A 30-year-old woman presents to the emergency department with a chief complaint of headache, back pain, and fever. A week and a half ago, she had some vaginal itching and discharge with little pain, which she thought was a yeast infection so she used Monistat. But after five days with no improvement, she decided to go to an urgent care center for evaluation. At urgent care, she was diagnosed with urinary tract infection (UTI) and a possible sexually transmitted disease (STD), for which she was given a number of antibiotics, including injection and a prescription for cephalexin.
She states to the doctor that she is still no better despite taking all the prescribed medication from the urgent care clinic. She has ongoing vaginal discomfort, mild discharge, and dysuria, and in the past 2 days she has developed diffuse back pain, a bad headache that is worse on standing or moving. And subjective fevers. She denies of photo-phobia, neck stiffness, nausea, vomiting or other complaints. She says that shed had unprotected sex a few weeks before this all began.

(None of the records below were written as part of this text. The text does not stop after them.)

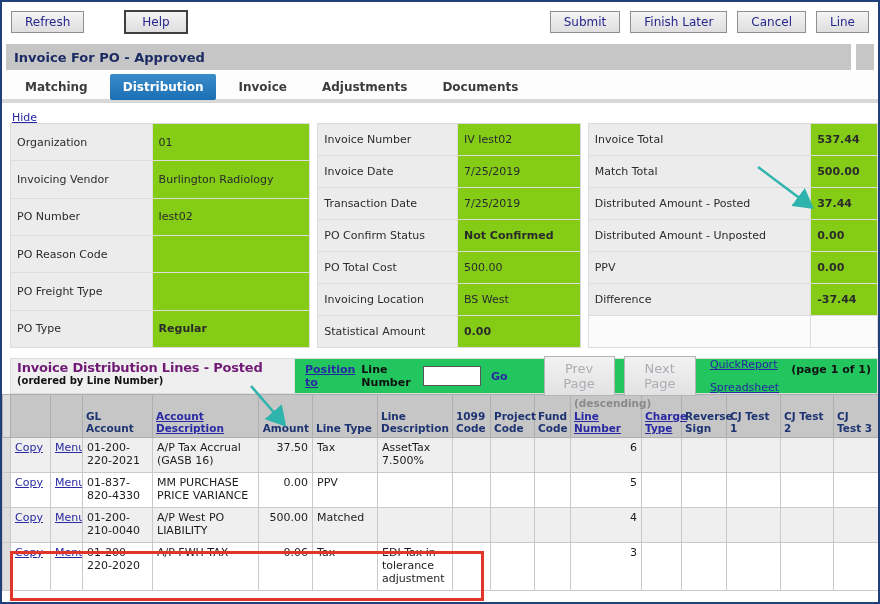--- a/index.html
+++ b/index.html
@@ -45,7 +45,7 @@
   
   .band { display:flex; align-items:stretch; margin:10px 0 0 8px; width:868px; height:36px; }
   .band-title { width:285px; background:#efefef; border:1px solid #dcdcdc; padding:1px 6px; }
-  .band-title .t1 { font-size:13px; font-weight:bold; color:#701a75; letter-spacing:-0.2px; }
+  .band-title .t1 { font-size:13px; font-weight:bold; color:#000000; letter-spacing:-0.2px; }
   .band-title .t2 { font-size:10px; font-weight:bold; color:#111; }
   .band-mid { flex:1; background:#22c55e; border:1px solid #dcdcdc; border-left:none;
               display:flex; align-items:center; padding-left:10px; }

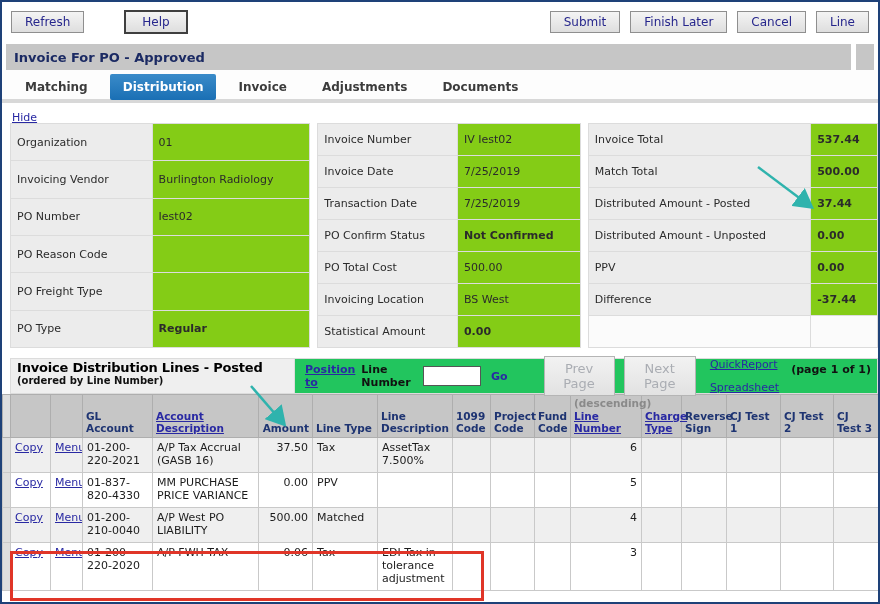--- a/index.html
+++ b/index.html
@@ -47,7 +47,7 @@
   .band-title { width:285px; background:#efefef; border:1px solid #dcdcdc; padding:1px 6px; }
   .band-title .t1 { font-size:13px; font-weight:bold; color:#000000; letter-spacing:-0.2px; }
   .band-title .t2 { font-size:10px; font-weight:bold; color:#111; }
-  .band-mid { flex:1; background:#22c55e; border:1px solid #dcdcdc; border-left:none;
+  .band-mid { flex:1; background:#e5e5e5; border:1px solid #dcdcdc; border-left:none;
               display:flex; align-items:center; padding-left:10px; }
   .band-mid .lbl { font-size:11px; font-weight:bold; color:#111; margin:0 6px 0 6px; }
   .pos-input { width:58px; height:20px; border:1px solid #555; font-size:11px; padding:1px 3px; }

After reviewing her chart, you note that a triage she is afebrile with normal vital signs. However, her temperature was 99.2 °F, which caught your attention. You happened to see her walking into the exam room and noted that she was moving very slowly for a woman her age.

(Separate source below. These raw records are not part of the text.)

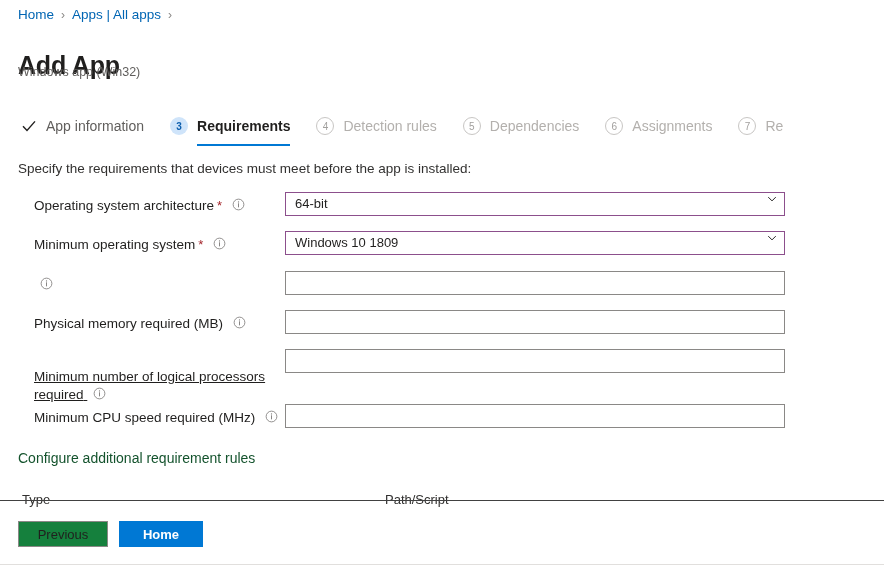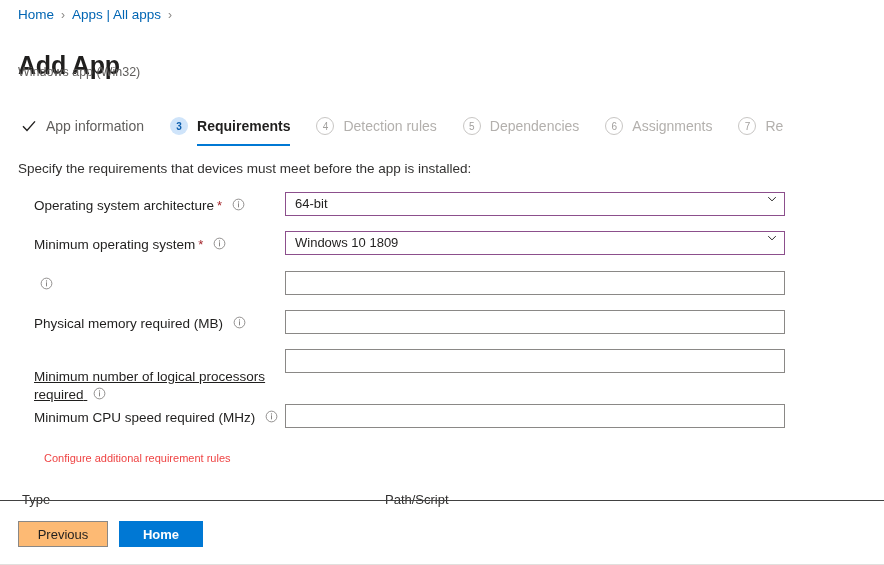--- a/index.html
+++ b/index.html
@@ -193,11 +193,10 @@
   .extra-link {
     position: absolute;
     left: 18px; top: 449px;
-    font-size: 11px;
-    color: #ef4444;
+    font-size: 14px;
+    color: #14532d;
     line-height: 18px;
     cursor: pointer;
-    margin-left: 26px;
   }
   .rules-table {
     position: absolute;

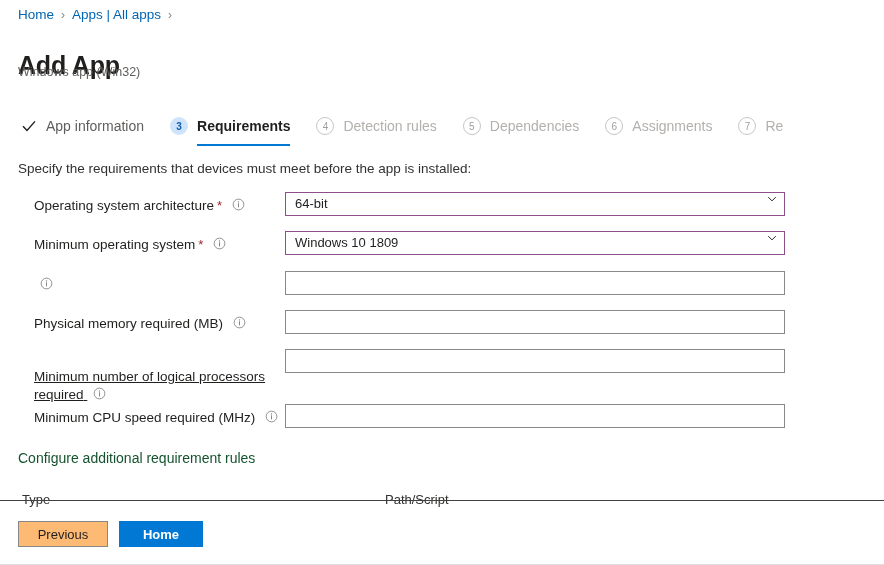--- a/index.html
+++ b/index.html
@@ -250,7 +250,7 @@
   .btn-prev {
     left: 18px;
     width: 90px;
-    background: #fdba74;
+    background: #15803d;
     border: 1px solid #8a8886;
     color: #201f1e;
   }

On beside exam she has no photophobia and a supple neck. Her jolt sign is positive. She has mild bilateral CVA tenderness that is worse on the right side. Her abdomen is benign, and her neurological exam is nonfocal.
Urinalysis shows 12 white cell/hpf and no bacteria. Her Complete blood count (CBC) and metabolic panel are both normal
|What diagnoses should top your differential?|
What additional test should you order?